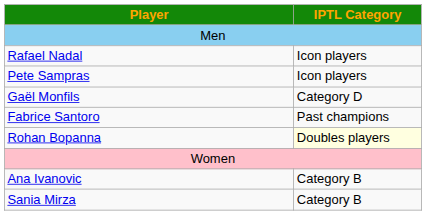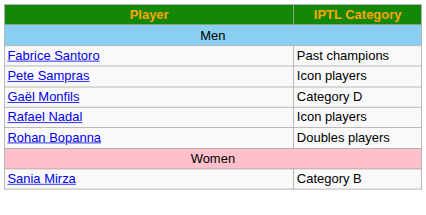rows swapped: Rafael Nadal <-> Fabrice Santoro
Rohan Bopanna | IPTL Category: lightyellow background -> no background
- row: Ana Ivanovic | Category B
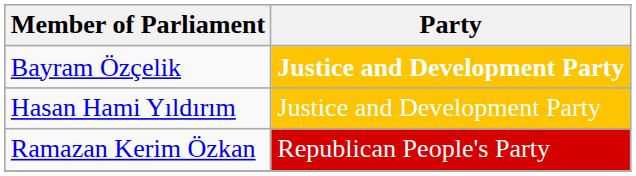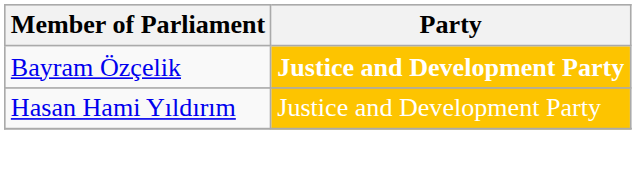- row: Ramazan Kerim Özkan | Republican People's Party
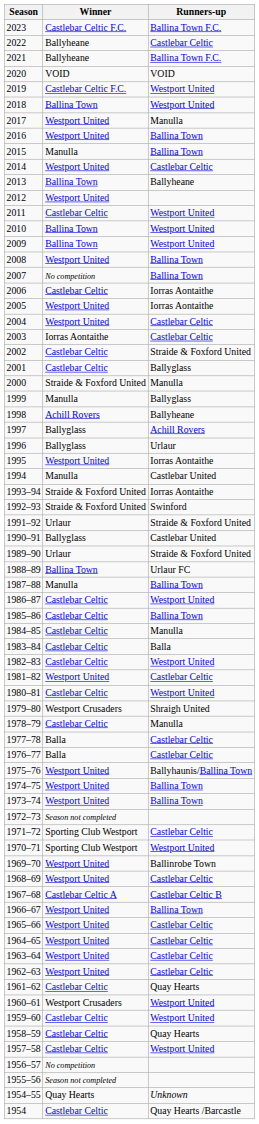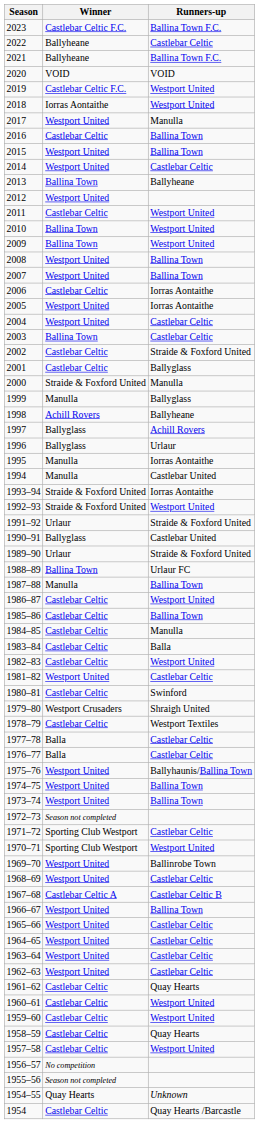2018 | Winner: Ballina Town -> Iorras Aontaithe
2016 | Winner: Westport United -> Castlebar Celtic
2015 | Winner: Manulla -> Westport United
2007 | Winner: No competition -> Westport United
2003 | Winner: Iorras Aontaithe -> Ballina Town
1995 | Winner: Westport United -> Manulla
1992–93 | Runners-up: Swinford -> Westport United
1980–81 | Runners-up: Westport United -> Swinford
1978–79 | Runners-up: Manulla -> Westport Textiles
1960–61 | Winner: Westport Crusaders -> Castlebar Celtic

DIRECTIONS ::
Rewrite the lines of all the entries with "Runners-up" replaced by "Finalist", changing nothing else. Leave the pictures out of your answer.

FINAL RESULT ::
rows swapped: Rafael Nadal <-> Fabrice Santoro
Rohan Bopanna | IPTL Category: lightyellow background -> no background
- row: Ana Ivanovic | Category B
- row: Ramazan Kerim Özkan | Republican People's Party
2018 | Winner: Ballina Town -> Iorras Aontaithe
2016 | Winner: Westport United -> Castlebar Celtic
2015 | Winner: Manulla -> Westport United
2007 | Winner: No competition -> Westport United
2003 | Winner: Iorras Aontaithe -> Ballina Town
1995 | Winner: Westport United -> Manulla
1992–93 | Finalist: Swinford -> Westport United
1980–81 | Finalist: Westport United -> Swinford
1978–79 | Finalist: Manulla -> Westport Textiles
1960–61 | Winner: Westport Crusaders -> Castlebar Celtic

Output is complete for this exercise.